■ Work request
Duplicate the stretch of the "Pogo was right" essay from "Pogo was right" through "in the U.S.", keeping every word unchanged.

■ Passage provided
======

Pogo was right

I didn’t seriously think it would happen in my lifetime. Of course you always have those doomsday scenarios in the back of your mind, but it’s different when it starts to become real.

I have lots of friends who are German, all of whom are far too young to remember when that country let itself be killed from the inside. But they are all acutely aware of that death, and the terrible pain of rebirth after such a horror. They will likely understand what I’m talking about more than will folks living in the U.S.

Because now it’s coming here, the death. I didn’t pay much attention when it was just the professional jackasses — the Glenn Becks and Sarah Palins, and other cynical jokers making money hand over fist by stoking hate. You always get that kind of thing in a democracy. The more outrageously the fools on the fringe are pulling down their pants, the more you can be sure your free society is functioning. A free society can tolerate hate, and we don’t feel a need to suppress it because we know we won’t succumb to it.

======

Stored entries
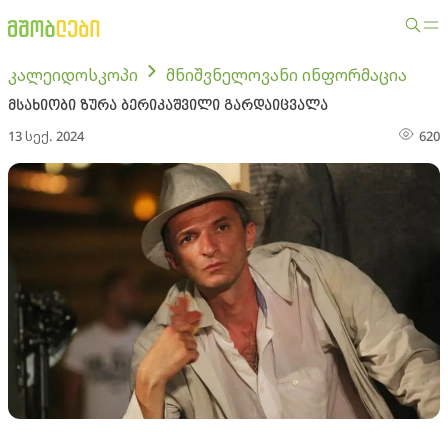
კალეიდოსკოპი
მნიშვნელოვანი ინფორმაცია
მსახიობი ზურა ბერიკაშვილი გარდაიცვალა
13 სექ. 2024
620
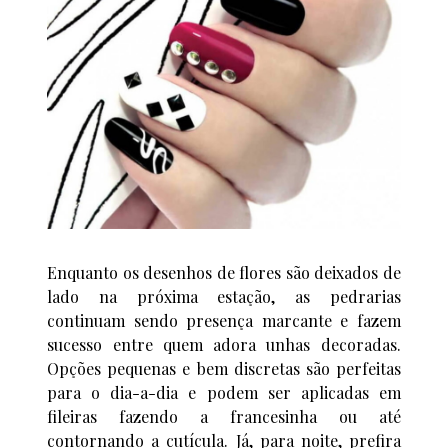
Enquanto os desenhos de flores são deixados de
lado na próxima estação, as pedrarias
continuam sendo presença marcante e fazem
sucesso entre quem adora unhas decoradas.
Opções pequenas e bem discretas são perfeitas
para o dia-a-dia e podem ser aplicadas em
fileiras fazendo a francesinha ou até
contornando a cutícula. Já, para noite, prefira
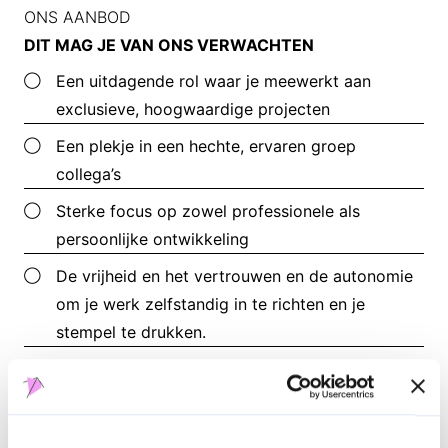
ONS AANBOD
DIT MAG JE VAN ONS VERWACHTEN
Een uitdagende rol waar je meewerkt aan
exclusieve, hoogwaardige projecten
Een plekje in een hechte, ervaren groep
collega’s
Sterke focus op zowel professionele als
persoonlijke ontwikkeling
De vrijheid en het vertrouwen en de autonomie
om je werk zelfstandig in te richten en je
stempel te drukken.
Korte communicatielijnen en een nauwe
samenwerking met het management.
Een interessant salaris en sterke voorwaarden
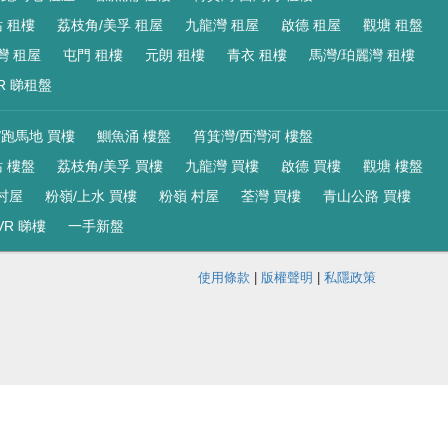
 租樓
荔枝角/美孚 租屋
九龍灣 租屋
啟德 租屋
觀塘 租盤
灣 租屋
屯門 租樓
元朗 租樓
青衣 租樓
馬灣/珀麗灣 租樓
R 睇租盤
/跑馬地 買樓
鰂魚涌 樓盤
筲箕灣/西灣河 樓盤
 樓盤
荔枝角/美孚 買樓
九龍灣 買樓
啟德 買樓
觀塘 樓盤
村屋
粉嶺/上水 買樓
粉嶺 村屋
荃灣 買樓
青山公路 買樓
VR 睇樓
一手新盤
使用條款
|
版權聲明
|
私隱政策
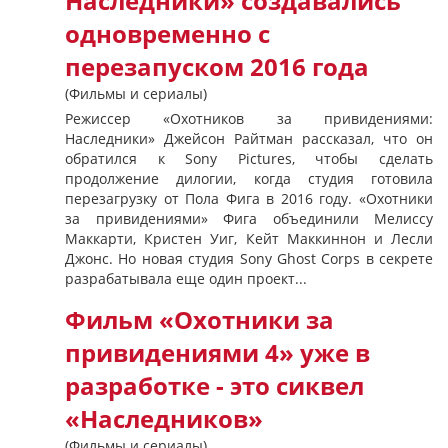
Наследники» создавались
одновременно с
перезапуском 2016 года
(Фильмы и сериалы)
Режиссер «Охотников за привидениями:
Наследники» Джейсон Райтман рассказал, что он
обратился к Sony Pictures, чтобы сделать
продолжение дилогии, когда студия готовила
перезагрузку от Пола Фига в 2016 году. «Охотники
за привидениями» Фига объединили Мелиссу
Маккарти, Кристен Уиг, Кейт Маккиннон и Лесли
Джонс. Но новая студия Sony Ghost Corps в секрете
разрабатывала еще один проект...
Фильм «Охотники за
привидениями 4» уже в
разработке - это сиквел
«Наследников»
(Фильмы и сериалы)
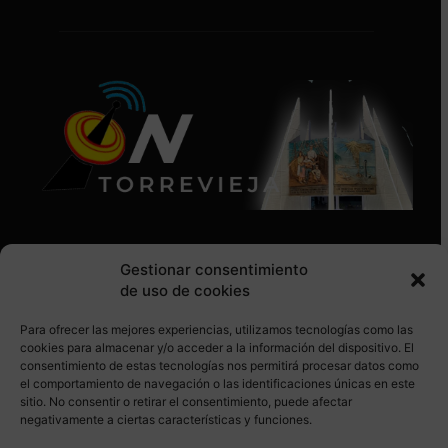
Gestionar consentimiento
de uso de cookies
Para ofrecer las mejores experiencias, utilizamos tecnologías como las
SÍGUENOS EN REDES SOCIALES
cookies para almacenar y/o acceder a la información del dispositivo. El
consentimiento de estas tecnologías nos permitirá procesar datos como
el comportamiento de navegación o las identificaciones únicas en este
sitio. No consentir o retirar el consentimiento, puede afectar
negativamente a ciertas características y funciones.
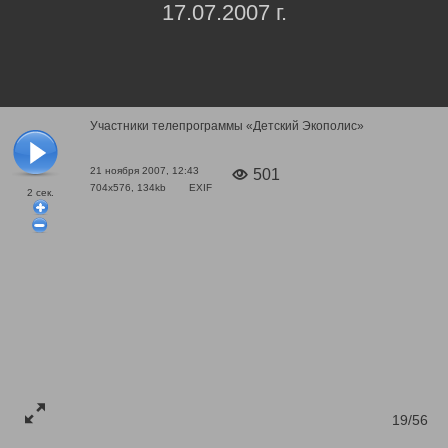
17.07.2007 г.
Участники телепрограммы «Детский Экополис»
21 ноября 2007, 12:43
501
704x576, 134kb
EXIF
2
сек.
19/56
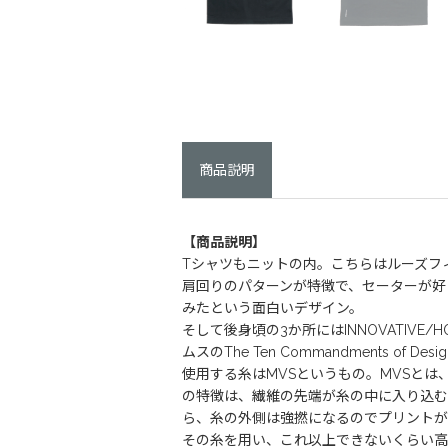
商品説明
【商品説明】
Tシャツもニットの内。こちらはルーズフ
肩回りのパターンが特徴で、セーターが好
みたという面白いデザイン。
そして後身頃の3か所にはINNOVATIV
ムスのThe Ten Commandments of D
使用する糸はMVSというもの。MVSと
の特徴は、繊維の先端が糸の中に入り込む
ら、糸の外側は強撚になるのでプリントが
その糸を用い、これ以上できないくらい高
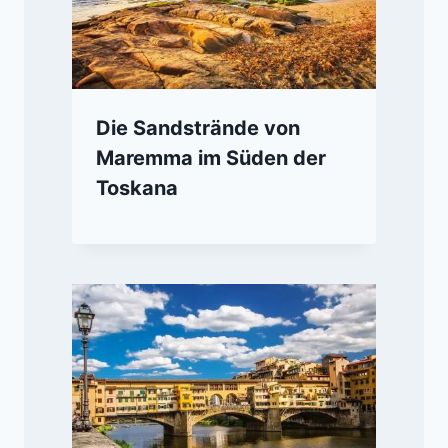
Die Sandstrände von
Maremma im Süden der
Toskana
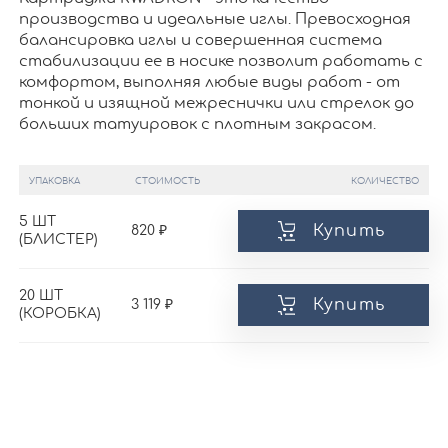
производства и идеальные иглы. Превосходная
балансировка иглы и совершенная система
стабилизации ее в носике позволит работать с
комфортом, выполняя любые виды работ - от
тонкой и изящной межреснички или стрелок до
больших татуировок с плотным закрасом.
УПАКОВКА
СТОИМОСТЬ
КОЛИЧЕСТВО
5 ШТ
Купить
820
(БЛИСТЕР)
20 ШТ
Купить
3 119
(КОРОБКА)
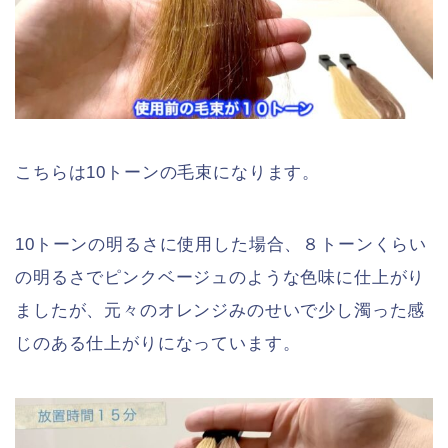
こちらは10トーンの毛束になります。
10トーンの明るさに使用した場合、８トーンくらい
の明るさでピンクベージュのような色味に仕上がり
ましたが、元々のオレンジみのせいで少し濁った感
じのある仕上がりになっています。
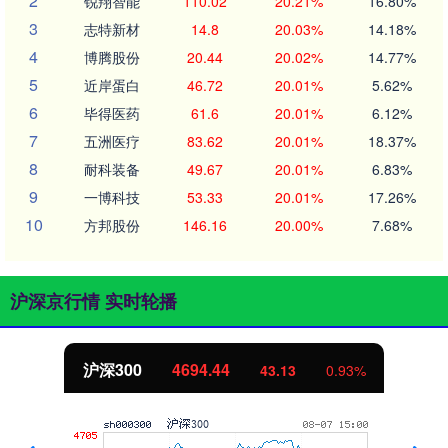
2
锐翔智能
110.02
20.21%
16.80%
3
志特新材
14.8
20.03%
14.18%
4
博腾股份
20.44
20.02%
14.77%
5
近岸蛋白
46.72
20.01%
5.62%
6
毕得医药
61.6
20.01%
6.12%
7
五洲医疗
83.62
20.01%
18.37%
8
耐科装备
49.67
20.01%
6.83%
9
一博科技
53.33
20.01%
17.26%
10
方邦股份
146.16
20.00%
7.68%
沪深京行情 实时轮播
沪深300
4694.44
43.13
0.93%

======

■ Output below
Pogo was right

I didn’t seriously think it would happen in my lifetime. Of course you always have those doomsday scenarios in the back of your mind, but it’s different when it starts to become real.

I have lots of friends who are German, all of whom are far too young to remember when that country let itself be killed from the inside. But they are all acutely aware of that death, and the terrible pain of rebirth after such a horror. They will likely understand what I’m talking about more than will folks living in the U.S.